Nearly Every Angle of St. Peter’s Basilica
And now I’m just going to mass post you with lovely pictures of the inside of St. Peter’s Basilica because it’s just too gorgeous not too. Honestly, I’ve actually not posted every shot I took, I’ve spared some of your precious time.
Greatest of All Churches
Designed principally by Donato Bramante, Michelangelo, Carlo Maderno and Gian Lorenzo Bernini. St. Peter’s is the most renowned work of Renaissance architecture and the largest church in the world. Now you see why it’s so grandiose!

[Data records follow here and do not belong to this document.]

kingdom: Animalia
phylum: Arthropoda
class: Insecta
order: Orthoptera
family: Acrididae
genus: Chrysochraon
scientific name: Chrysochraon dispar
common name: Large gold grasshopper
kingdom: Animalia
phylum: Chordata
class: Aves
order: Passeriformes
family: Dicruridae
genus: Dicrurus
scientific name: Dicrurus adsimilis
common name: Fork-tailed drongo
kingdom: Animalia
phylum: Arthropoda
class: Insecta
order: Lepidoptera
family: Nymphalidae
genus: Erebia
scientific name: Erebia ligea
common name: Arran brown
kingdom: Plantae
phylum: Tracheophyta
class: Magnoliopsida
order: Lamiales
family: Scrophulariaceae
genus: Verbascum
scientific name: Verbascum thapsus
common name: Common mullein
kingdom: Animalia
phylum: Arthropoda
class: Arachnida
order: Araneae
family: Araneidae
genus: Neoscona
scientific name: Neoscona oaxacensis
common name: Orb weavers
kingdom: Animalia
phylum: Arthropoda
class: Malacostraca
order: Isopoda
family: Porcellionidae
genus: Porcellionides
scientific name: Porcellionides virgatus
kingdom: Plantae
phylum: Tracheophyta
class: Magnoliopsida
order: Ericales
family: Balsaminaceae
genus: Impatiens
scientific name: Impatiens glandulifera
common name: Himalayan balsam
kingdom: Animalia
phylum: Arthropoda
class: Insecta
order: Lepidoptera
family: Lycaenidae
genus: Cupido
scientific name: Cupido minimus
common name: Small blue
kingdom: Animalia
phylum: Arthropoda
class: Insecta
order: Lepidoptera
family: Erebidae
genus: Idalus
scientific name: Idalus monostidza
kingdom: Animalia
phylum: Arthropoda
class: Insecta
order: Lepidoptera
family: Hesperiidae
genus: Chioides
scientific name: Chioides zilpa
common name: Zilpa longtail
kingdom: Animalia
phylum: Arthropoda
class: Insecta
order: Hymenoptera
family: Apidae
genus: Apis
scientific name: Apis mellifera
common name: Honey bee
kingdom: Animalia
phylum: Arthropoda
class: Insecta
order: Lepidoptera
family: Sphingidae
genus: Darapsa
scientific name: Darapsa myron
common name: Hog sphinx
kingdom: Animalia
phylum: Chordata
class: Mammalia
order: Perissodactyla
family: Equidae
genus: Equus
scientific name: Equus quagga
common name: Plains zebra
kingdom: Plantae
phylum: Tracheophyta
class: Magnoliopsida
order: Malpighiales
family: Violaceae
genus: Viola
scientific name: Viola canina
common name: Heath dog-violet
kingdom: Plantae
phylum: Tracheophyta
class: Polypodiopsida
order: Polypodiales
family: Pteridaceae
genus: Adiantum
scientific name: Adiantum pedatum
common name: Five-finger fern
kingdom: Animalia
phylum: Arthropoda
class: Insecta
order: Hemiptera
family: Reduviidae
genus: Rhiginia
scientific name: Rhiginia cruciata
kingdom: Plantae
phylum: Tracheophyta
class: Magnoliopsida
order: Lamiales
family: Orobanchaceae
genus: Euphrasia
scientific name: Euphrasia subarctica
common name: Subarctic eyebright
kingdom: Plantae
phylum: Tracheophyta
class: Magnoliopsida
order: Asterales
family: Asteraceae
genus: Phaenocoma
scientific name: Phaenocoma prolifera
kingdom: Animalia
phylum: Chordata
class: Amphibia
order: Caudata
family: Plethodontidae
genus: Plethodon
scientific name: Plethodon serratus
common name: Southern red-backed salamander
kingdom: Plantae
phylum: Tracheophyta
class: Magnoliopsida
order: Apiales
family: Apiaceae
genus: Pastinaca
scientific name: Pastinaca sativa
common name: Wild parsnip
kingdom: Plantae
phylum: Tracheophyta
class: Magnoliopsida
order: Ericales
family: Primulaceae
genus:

It has been described as “holding a unique position in the Christian world” and as “the greatest of all churches of Christendom”. Even if you aren’t religious, it’s truly an architectural marvel. For the movie buffs here, you may recognize this next area from the Angels and Demons film.
Always, always, always treat the place you visit with respect! I obeyed the rules about not showing my shoulders or knees while visiting. Do also make sure not to touch anything you’re not supposed to. That’s likely why this work or art has started to wear down.
The next image isn’t for those who don’t wish to see a dead body. It’s a bit macabre.
I’m not actually sure which Pope this is. I took photos of all of them but this one came out the best. The remains of many popes are buried in the interior of the basilica. The embalmed bodies of three Popes (Blessed John XXIII, Blessed Innocent XI, and St Pius X) are in glass coffins for public viewing. When John XXIII’s coffin was opened 38 years after his death, his body was practically intact. “A miracle,” some Italians declared, but without support from the Vatican authorities.